An Afghan uprising led by Hotakis of Kandahar at the beginning of the 18th century resulted in the near-collapse of the Safavid state. In the resultant power vacuum, Oman invaded Bahrain in 1717, ending over one hundred years of Persian hegemony in Bahrain. The Omani invasion began a period of political instability and a quick succession of outside rulers took power with consequent destruction. According to a contemporary account by theologian, Sheikh Yusuf Al Bahrani, in an unsuccessful attempt by the Persians and their Bedouin allies to take back Bahrain from the Kharijite Omanis, much of the country was burnt to the ground. Bahrain was eventually sold back to the Persians by the Omanis, but the weakness of the Safavid empire saw Huwala tribes seize control.

Record list -

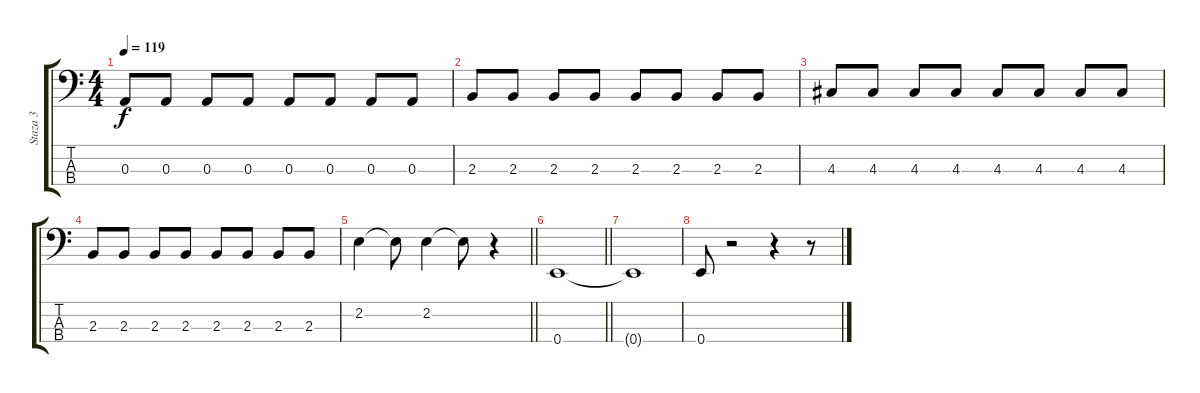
\track ("Staza 3" "Staza 3") {instrument electricbassfinger}
\staff {score tabs}
\tuning (G2 D2 A1 E1) {hide}
\ts (4 4)
\tempo 119
\clef f4
\ks c
0.3.8{dy f} 0.3.8 0.3.8 0.3.8 0.3.8 0.3.8 0.3.8 0.3.8 |
2.3.8 2.3.8 2.3.8 2.3.8 2.3.8 2.3.8 2.3.8 2.3.8 |
4.3.8 4.3.8 4.3.8 4.3.8 4.3.8 4.3.8 4.3.8 4.3.8 |
2.3.8 2.3.8 2.3.8 2.3.8 2.3.8 2.3.8 2.3.8 2.3.8 |
\barLineRight lightlight
2.2.4 2.2{t}.8 2.2.4 2.2{t}.8 r.4 |
\barLineRight lightlight
0.4.1 |
0.4{t}.1 |
0.4.8 r.2 r.4 r.8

Written problem 1 -
Do these statements agree with the passage on Bahrain's history? Answer yes or no for each, quoting the words from the passage that decide it.
(a) Oman invaded Bahrain in 1717.
(b) The Persians and their Bedouin allies retook Bahrain from the Omanis by force.
(c) The Omanis sold Bahrain back to the Persians.
Written problem 2 - Could you rewrite the passage on Bahrain's history, starting with "An Afghan uprising" and going on through "tribes seize control.", with "Kandahar" changed to "Herat"?
Written problem 3 - Can you pick up the passage on Bahrain's history from where it stops?
The records are separate material, unconnected to the passage on Bahrain's history.

Written reply 1 -
(a) Yes: "Oman invaded Bahrain in 1717"
(b) No: "in an unsuccessful attempt by the Persians and their Bedouin allies to take back Bahrain from the Kharijite Omanis"
(c) Yes: "Bahrain was eventually sold back to the Persians by the Omanis"

Written reply 2 -
An Afghan uprising led by Hotakis of Herat at the beginning of the 18th century resulted in the near-collapse of the Safavid state. In the resultant power vacuum, Oman invaded Bahrain in 1717, ending over one hundred years of Persian hegemony in Bahrain. The Omani invasion began a period of political instability and a quick succession of outside rulers took power with consequent destruction. According to a contemporary account by theologian, Sheikh Yusuf Al Bahrani, in an unsuccessful attempt by the Persians and their Bedouin allies to take back Bahrain from the Kharijite Omanis, much of the country was burnt to the ground. Bahrain was eventually sold back to the Persians by the Omanis, but the weakness of the Safavid empire saw Huwala tribes seize control.

Written reply 3 -
In 1730, the new Shah of Persia, Nadir Shah, sought to re-assert Persian sovereignty in Bahrain. He ordered Latif Khan, the admiral of the Persian navy in the Persian Gulf, to prepare an invasion fleet in Bushehr. The Persians invaded in March or early April 1736 when the ruler of Bahrain, Shaikh Jubayr, was away on hajj. The invasion brought the island back under central rule and to challenge Oman in the Persian Gulf. He sought help from the British and Dutch, and he eventually recaptured Bahrain in 1736. During the Qajar era, Persian control over Bahrain waned and in 1753, Bahrain was occupied by the Sunni Persians of the Bushire-based Al Madhkur family, who ruled Bahrain in the name of Persia and paid allegiance to Karim Khan Zand.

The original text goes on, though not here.